Friday, March 19, 2010

Risky Investments

I recently gave a presentation on Creative Codependence to the Solution Focused Coaches Association. It was a dynamic evening, full of ideas and a willingness by all to explore the inner facets of life. One of the things we discussed was the loss of energy that can occur in codependent relationships.

Pietro Abela of The ARC Institute likens codependent relationships to risky investments, ones that are based on hope rather than reality, and tend to expend more energy than is received. With codependency, there is a certain expectancy that if I do “this”, I will get “that” back, but rarely does “that” fulfill the expectation. These investments have an early start, usually in childhood, and are based on the perception (real or not) that the best, and perhaps the only way, to get needs met is to do or be something for another. This could mean anything from getting good grades at school to being a bully, if that’s what gets attention, love ,validation or even safety—basic needs that prove we, as children, have the right to be.

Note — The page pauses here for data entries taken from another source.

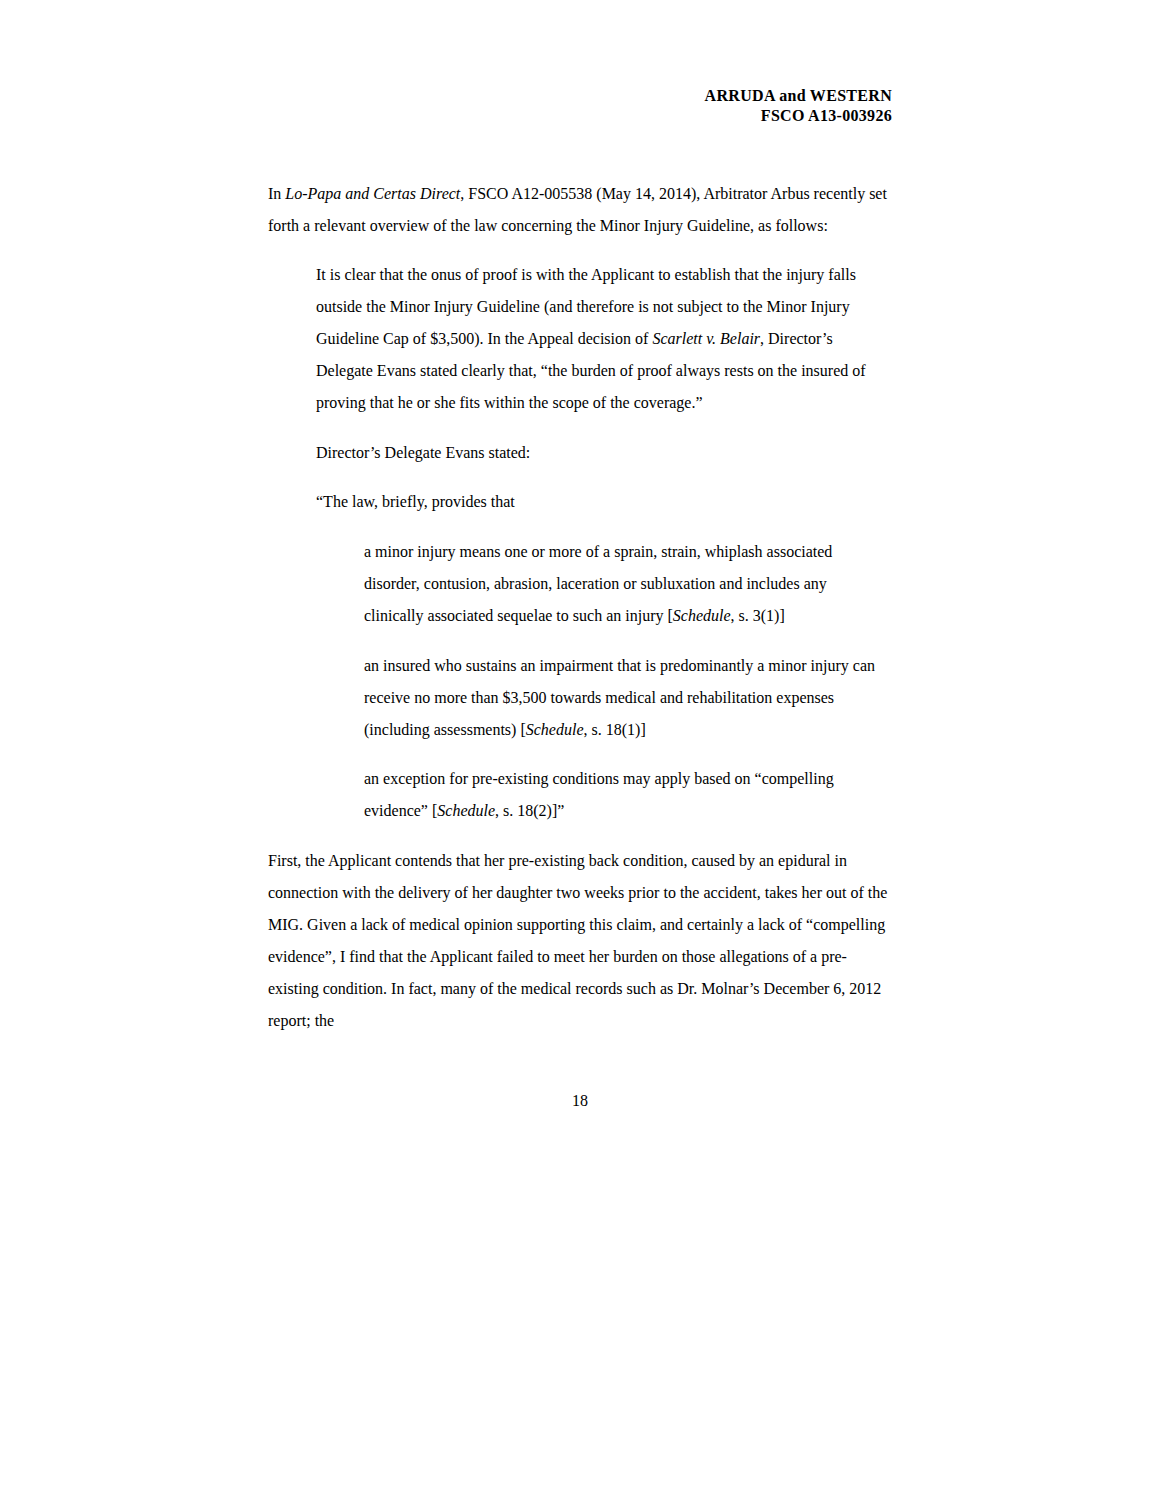ARRUDA and WESTERN
FSCO A13-003926
In Lo-Papa and Certas Direct, FSCO A12-005538 (May 14, 2014), Arbitrator Arbus recently set forth a relevant overview of the law concerning the Minor Injury Guideline, as follows:
It is clear that the onus of proof is with the Applicant to establish that the injury falls outside the Minor Injury Guideline (and therefore is not subject to the Minor Injury Guideline Cap of $3,500). In the Appeal decision of Scarlett v. Belair, Director’s Delegate Evans stated clearly that, “the burden of proof always rests on the insured of proving that he or she fits within the scope of the coverage.”
Director’s Delegate Evans stated:
“The law, briefly, provides that
a minor injury means one or more of a sprain, strain, whiplash associated disorder, contusion, abrasion, laceration or subluxation and includes any clinically associated sequelae to such an injury [Schedule, s. 3(1)]
an insured who sustains an impairment that is predominantly a minor injury can receive no more than $3,500 towards medical and rehabilitation expenses (including assessments) [Schedule, s. 18(1)]
an exception for pre-existing conditions may apply based on “compelling evidence” [Schedule, s. 18(2)]”
First, the Applicant contends that her pre-existing back condition, caused by an epidural in connection with the delivery of her daughter two weeks prior to the accident, takes her out of the MIG. Given a lack of medical opinion supporting this claim, and certainly a lack of “compelling evidence”, I find that the Applicant failed to meet her burden on those allegations of a pre-existing condition. In fact, many of the medical records such as Dr. Molnar’s December 6, 2012 report; the
18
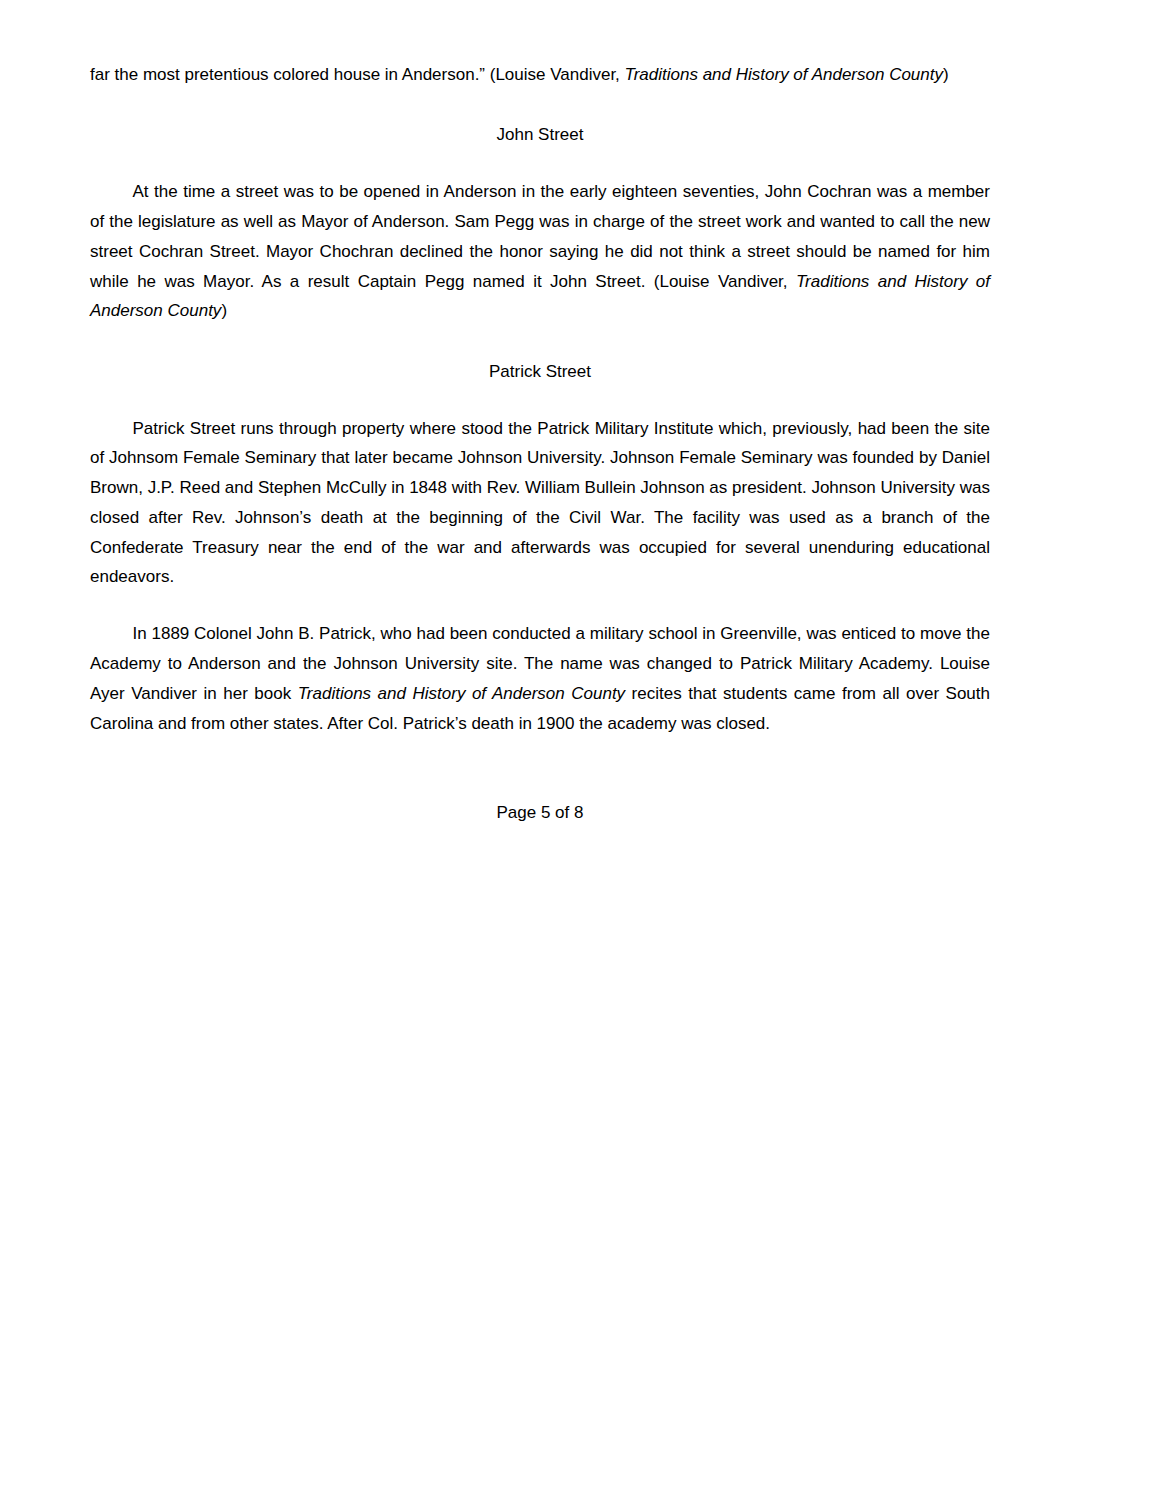far the most pretentious colored house in Anderson.” (Louise Vandiver, Traditions and History of Anderson County)
John Street
At the time a street was to be opened in Anderson in the early eighteen seventies, John Cochran was a member of the legislature as well as Mayor of Anderson. Sam Pegg was in charge of the street work and wanted to call the new street Cochran Street. Mayor Chochran declined the honor saying he did not think a street should be named for him while he was Mayor. As a result Captain Pegg named it John Street. (Louise Vandiver, Traditions and History of Anderson County)
Patrick Street
Patrick Street runs through property where stood the Patrick Military Institute which, previously, had been the site of Johnsom Female Seminary that later became Johnson University. Johnson Female Seminary was founded by Daniel Brown, J.P. Reed and Stephen McCully in 1848 with Rev. William Bullein Johnson as president. Johnson University was closed after Rev. Johnson’s death at the beginning of the Civil War. The facility was used as a branch of the Confederate Treasury near the end of the war and afterwards was occupied for several unenduring educational endeavors.
In 1889 Colonel John B. Patrick, who had been conducted a military school in Greenville, was enticed to move the Academy to Anderson and the Johnson University site. The name was changed to Patrick Military Academy. Louise Ayer Vandiver in her book Traditions and History of Anderson County recites that students came from all over South Carolina and from other states. After Col. Patrick’s death in 1900 the academy was closed.
Page 5 of 8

For a child then, this is a matter of survival. This perception may not be based on reality, but if a child does not get the external validation that proves to them that they have the right to be they will feel , at some level, their survival is at stake. They will begin seeing relationships as investments: I must do or be this (whatever “this” is) to get my needs met.

The inherent error in this situation is that the child perceives that they themselves are at the root of the problem. It is not the caregiver that is negligent (however relative this is) but that the child is not up to snuff. The child begins feeling that they need to earn their value rather than that their value is a given. This earning power is analogous to that of employment: stop working and the job security that enables you to live a certain lifestyle ends; cease “earning your value” and your survival chances decrease.

Without a solid conviction that they have a right to be, children can mature into adults that feel that they have to continue proving that they are inherently okay. The irony in this, is that the same lack of inner conviction, or self-validation, will inhibit the person from accepting external love and positive attention, or demand that it come in some unattainable way. Without a basic belief in one’s “okay-ness”, no amount of external validation will be enough, making these relationship investments not only risky but shaky, indeed. We end up losing energy because the amount we expend in trying to show others that we are okay and that we have the right to be, will never balance with what we receive in return. In other words, by primarily looking for self value outside ourselves (rather than within) we lose out. Or, said another way, the depth of love that can be accepted is directly proportionate to how much we love ourselves.

The key then, and the basis for Creative Codependence, is how can we redirect the childhood tools of gaining external validation, love and acceptance, towards our self? How can we invest in the relationship we have with ourselves in the same way we invest in the relationship with others?


  1. where were you when i first got married? could have saved me years of pain and sorrow.....

  2. Hmmmm....I think I was making my own "risky investments"!